◆ **Study questions**
1/ In the lard storage thread, by what process do fats and oils go bad?
2/ Continue the lard storage thread from its final line.

◆ **Supplied text**
.....

There are no off-putting smells, but this was the first batch of lard I've bought and it freaked out my roommates so I had to put it in the garage fridge. So if it doesn't smell bad should I be OK?


----------



## Pensacola Tiger

The way fats and oils go bad is through oxidation. It will go rancid, and trust me, you will have no problem telling when that happens. 

Two to three month old lard that was kept refrigerated should be fine. In the future, divide it into smaller portions, wrap it in airtight plastic and freeze it. Works for butter and bacon, as well.

Rick


----------



## CalleNAK

Pensacola Tiger said:


> The way fats and oils go bad is through oxidation. It will go rancid, and trust me, you will have no problem telling when that happens.
> 
> Two to three month old lard that was kept refrigerated should be fine. In the future, divide it into smaller portions, wrap it in airtight plastic and freeze it. Works for butter and bacon, as well.

.....

◆ **Material shown**
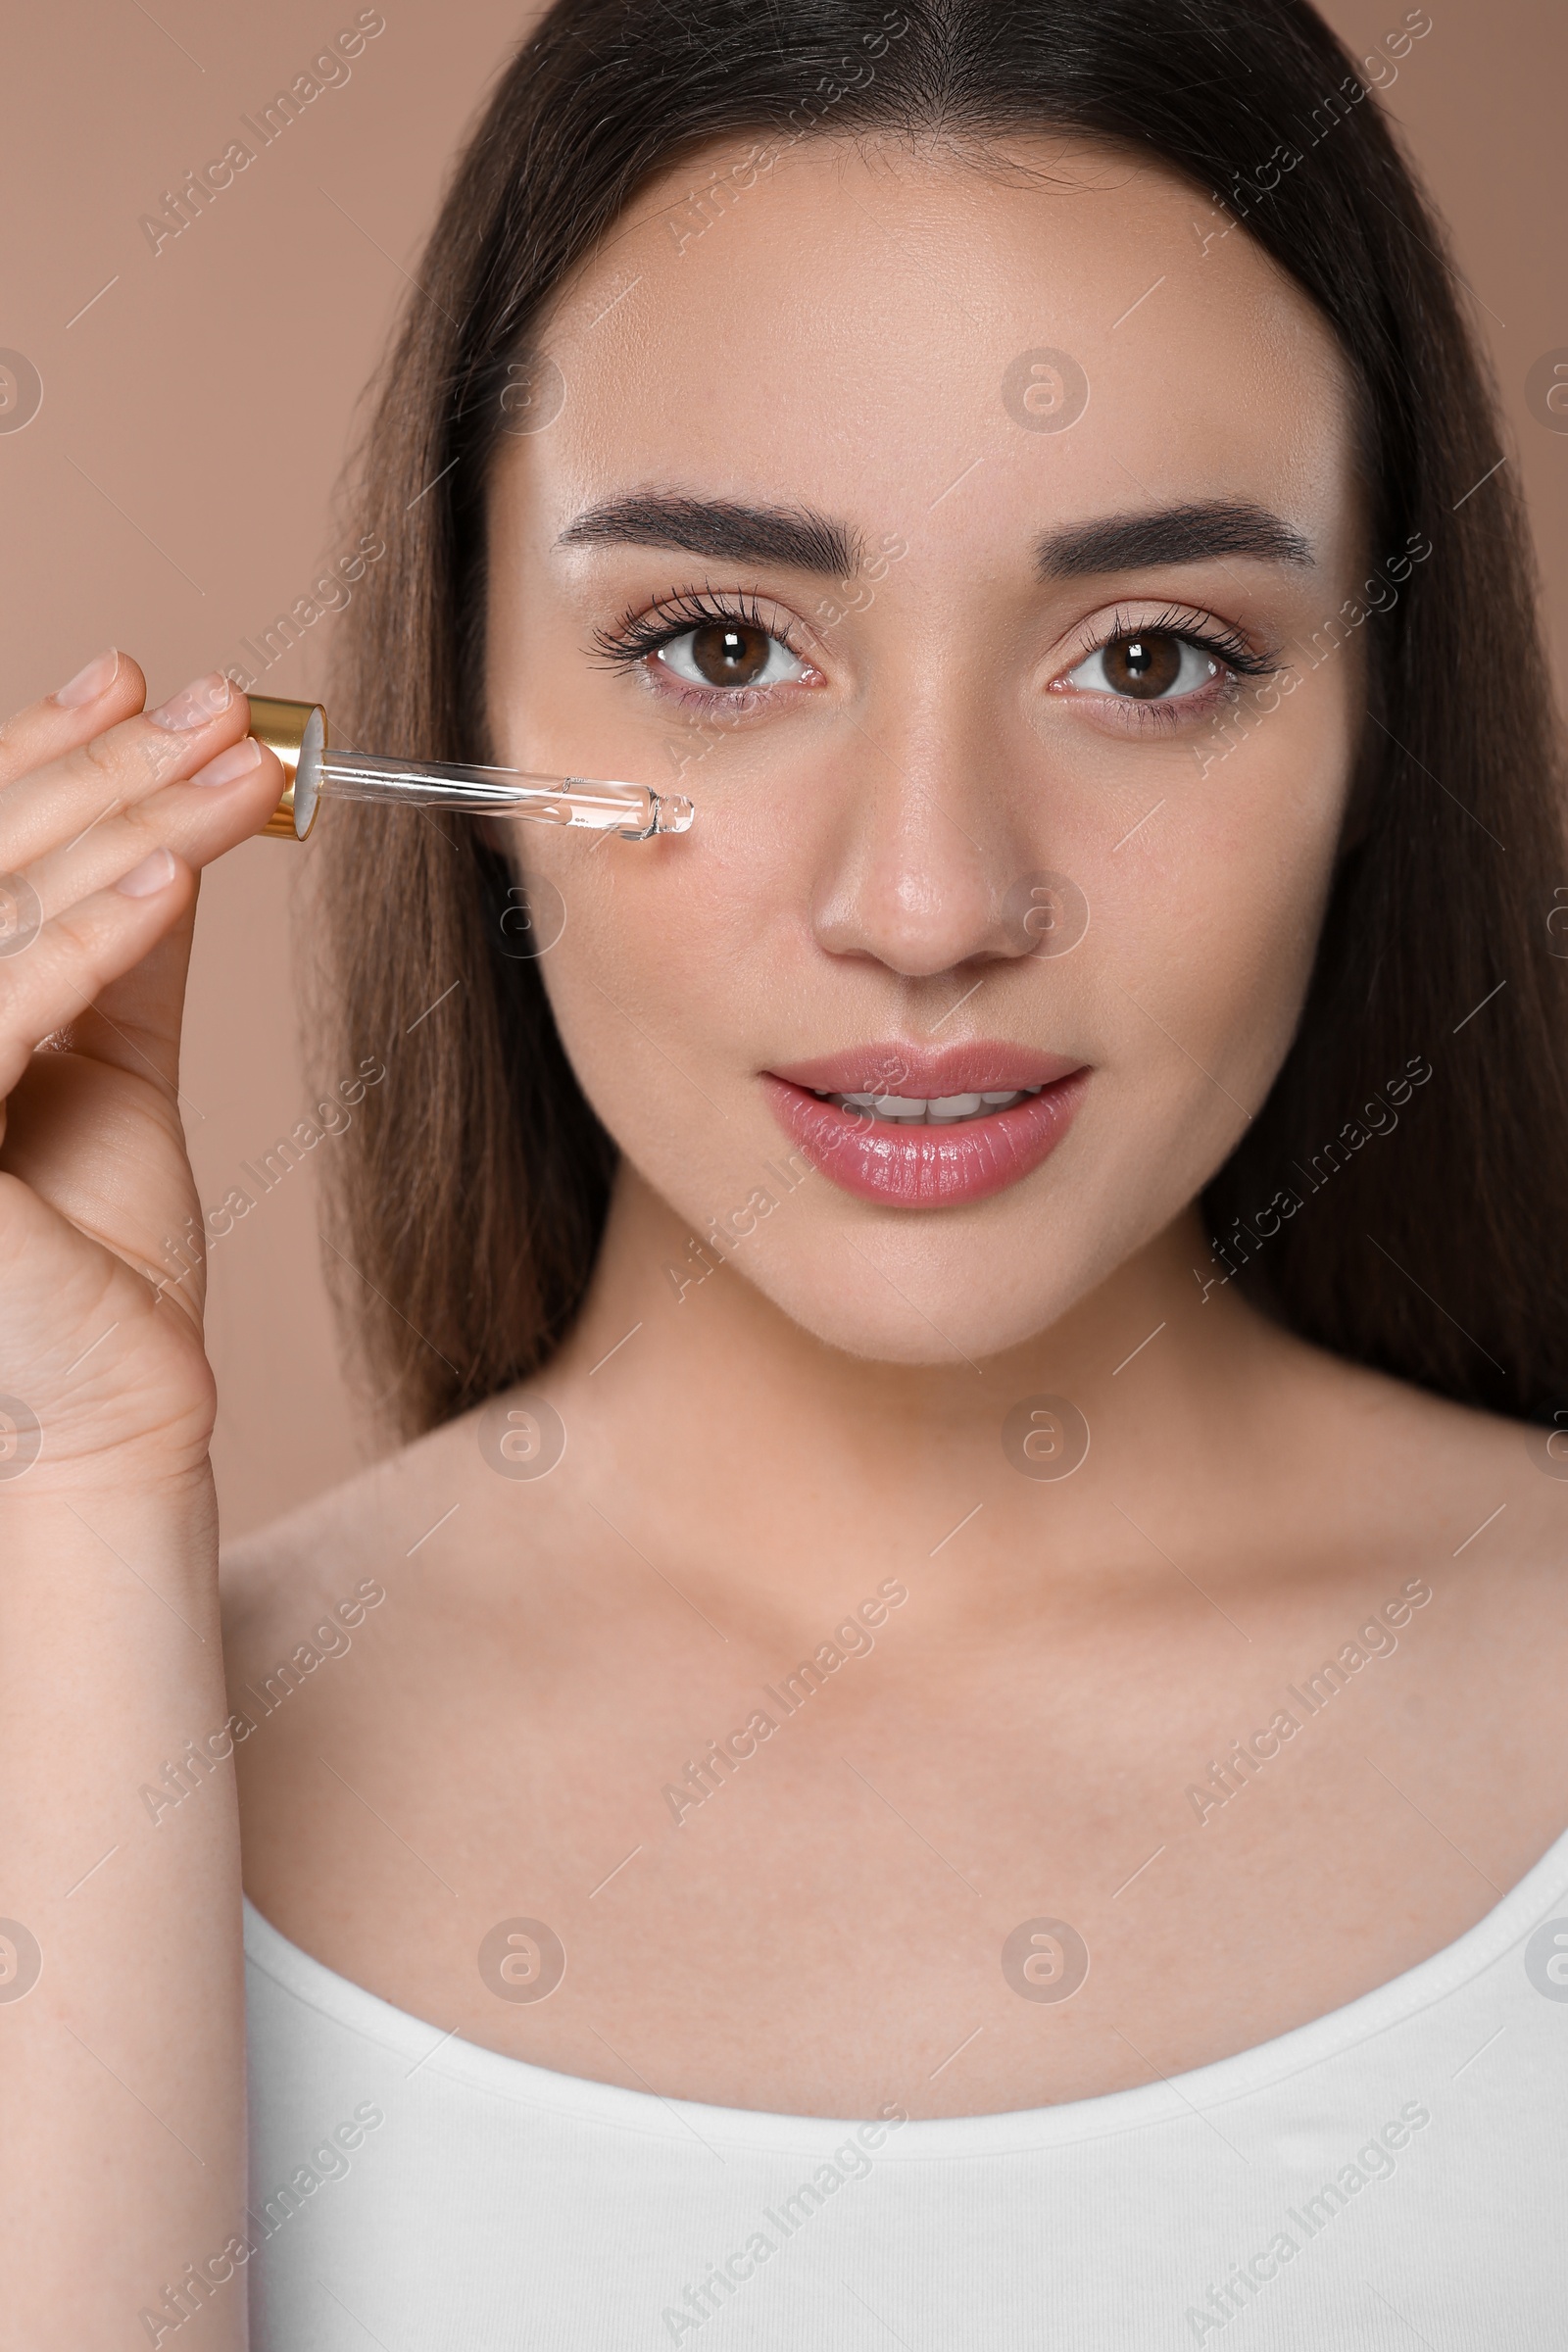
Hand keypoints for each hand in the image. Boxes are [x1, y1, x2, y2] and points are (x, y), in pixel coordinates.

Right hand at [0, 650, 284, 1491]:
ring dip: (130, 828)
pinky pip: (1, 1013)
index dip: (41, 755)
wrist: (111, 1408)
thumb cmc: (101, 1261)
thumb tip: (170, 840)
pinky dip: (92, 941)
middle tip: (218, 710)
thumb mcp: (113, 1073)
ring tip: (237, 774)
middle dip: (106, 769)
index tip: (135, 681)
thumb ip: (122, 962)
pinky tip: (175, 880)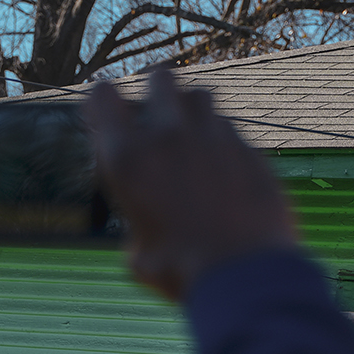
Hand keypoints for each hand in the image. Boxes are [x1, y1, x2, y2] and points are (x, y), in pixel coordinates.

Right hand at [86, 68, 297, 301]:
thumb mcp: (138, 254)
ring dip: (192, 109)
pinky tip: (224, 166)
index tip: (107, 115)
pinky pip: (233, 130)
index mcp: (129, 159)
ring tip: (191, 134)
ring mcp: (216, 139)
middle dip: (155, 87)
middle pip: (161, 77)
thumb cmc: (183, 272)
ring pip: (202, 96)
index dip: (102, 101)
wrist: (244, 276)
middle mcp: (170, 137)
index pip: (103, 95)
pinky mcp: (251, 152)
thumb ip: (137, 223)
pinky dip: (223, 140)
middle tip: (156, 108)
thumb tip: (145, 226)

.....

◆ **Answers by item number**
1/ Through oxidation.

2/
> 
> Rick


 
Agreed on this. You'll be fine and would definitely know if something was amiss. I've got a big pot of pork tenderloin confit cooking right now in delicious, delicious lard. Through in some duck lard for good measure too.


----------



## mhlee

Rick is right. You will DEFINITELY know if it's bad when you heat it up.

I had some old, frozen duck fat that I finally heated up a while back. It was like 2 years old. When heated up, it smelled like a mix of turpentine, rancid oil and melted plastic. 

If you need more, just go to any Mexican market. They sell it in blocks - XLNT is one if I recall correctly. Farmer John's also sells it in bricks. 

Carnitas are one of my favorite things to eat in the world. Enjoy!


----------



## Eamon Burke

ha! XLNT. That's funny.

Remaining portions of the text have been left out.